- Supreme Court of the United States

Decided June 8, 2009
- Full case name: United States v. Denedo
- Citations: 556 U.S. 904 (more)

Holding
- The military appellate courts have jurisdiction to hear a request for a writ of coram nobis.

Court membership
- Chief Justice John Roberts Associate Justices John P. Stevens · Antonin Scalia Anthony Kennedy · David Souter Clarence Thomas · Ruth Bader Ginsburg Stephen Breyer · Samuel Alito

Case opinions
- Majority: Kennedy, joined by Stevens, Souter, Ginsburg, Breyer
- Concur/dissent: Roberts, joined by Scalia, Thomas, Alito

Laws applied
- All Writs Act

= United States v. Denedo =

United States v.
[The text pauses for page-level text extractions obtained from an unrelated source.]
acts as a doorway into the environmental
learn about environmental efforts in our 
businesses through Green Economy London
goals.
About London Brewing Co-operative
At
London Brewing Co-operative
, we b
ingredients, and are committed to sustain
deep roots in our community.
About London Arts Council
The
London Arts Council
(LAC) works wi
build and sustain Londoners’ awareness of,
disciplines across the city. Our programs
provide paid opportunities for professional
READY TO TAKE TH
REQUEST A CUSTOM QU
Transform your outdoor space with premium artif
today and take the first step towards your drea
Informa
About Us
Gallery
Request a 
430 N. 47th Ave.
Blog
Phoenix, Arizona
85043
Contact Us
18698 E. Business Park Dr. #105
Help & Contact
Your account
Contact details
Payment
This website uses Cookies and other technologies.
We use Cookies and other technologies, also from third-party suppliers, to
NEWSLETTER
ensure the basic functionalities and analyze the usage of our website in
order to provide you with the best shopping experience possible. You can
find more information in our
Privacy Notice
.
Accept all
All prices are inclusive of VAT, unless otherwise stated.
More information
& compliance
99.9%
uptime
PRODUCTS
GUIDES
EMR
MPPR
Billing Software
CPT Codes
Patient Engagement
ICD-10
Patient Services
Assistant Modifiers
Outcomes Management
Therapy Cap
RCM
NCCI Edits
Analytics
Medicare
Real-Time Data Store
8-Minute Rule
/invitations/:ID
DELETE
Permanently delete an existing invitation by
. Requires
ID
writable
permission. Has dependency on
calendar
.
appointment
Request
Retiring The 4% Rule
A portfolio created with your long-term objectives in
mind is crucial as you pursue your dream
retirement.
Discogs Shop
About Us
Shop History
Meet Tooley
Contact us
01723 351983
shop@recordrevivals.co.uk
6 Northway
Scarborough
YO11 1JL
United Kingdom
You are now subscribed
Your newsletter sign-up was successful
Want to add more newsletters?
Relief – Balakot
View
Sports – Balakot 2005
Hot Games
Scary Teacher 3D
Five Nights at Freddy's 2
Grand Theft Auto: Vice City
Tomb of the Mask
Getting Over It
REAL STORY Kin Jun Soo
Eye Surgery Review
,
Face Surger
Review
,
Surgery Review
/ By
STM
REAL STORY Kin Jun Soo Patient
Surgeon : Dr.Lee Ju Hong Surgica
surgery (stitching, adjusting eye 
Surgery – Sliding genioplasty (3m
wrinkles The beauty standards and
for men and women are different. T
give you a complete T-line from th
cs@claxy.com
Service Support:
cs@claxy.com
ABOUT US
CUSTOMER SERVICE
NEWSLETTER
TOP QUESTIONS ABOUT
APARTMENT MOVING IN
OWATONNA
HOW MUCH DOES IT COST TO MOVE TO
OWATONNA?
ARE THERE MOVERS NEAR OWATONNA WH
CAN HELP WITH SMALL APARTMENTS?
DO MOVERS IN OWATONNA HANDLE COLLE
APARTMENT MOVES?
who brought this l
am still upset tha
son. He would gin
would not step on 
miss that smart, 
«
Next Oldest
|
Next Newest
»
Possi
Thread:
Denedo, , was a United States Supreme Court case in which the court held that the military appellate courts have jurisdiction to hear a request for a writ of coram nobis.

==Background==

Military authorities charged Denedo, a native Nigerian serving in the United States Navy, with violating of the Uniform Code of Military Justice (UCMJ). With counsel's assistance, Denedo agreed to plead guilty to reduced charges. The special court-martial accepted the plea and convicted and sentenced Denedo; the Navy-Marine Corps Court of Criminal Appeals (NMCCA) affirmed; and he was discharged from the Navy in 2000. In 2006, the Department of Homeland Security commenced deportation proceedings against Denedo based on the conviction. To avoid deportation, he filed a petition for a writ of coram nobis under the authority of the All Writs Act, asking the NMCCA to vacate the conviction it had earlier affirmed on the ground that his guilty plea resulted from ineffective assistance of counsel, who had assured him his plea bargain carried no risk of deportation. Though rejecting the government's contention that it lacked jurisdiction to grant the writ, the NMCCA denied relief for lack of merit. Agreeing that the NMCCA has jurisdiction, the Court of Appeals for the Armed Forces (CAAF) remanded for further proceedings on the merits. The government of the United States, contending that a writ of coram nobis directed to a final judgment of conviction is beyond the jurisdiction of the military courts, appealed to the United States Supreme Court.

==Opinion of the court==

The Supreme Court issued an opinion on June 8, 2009.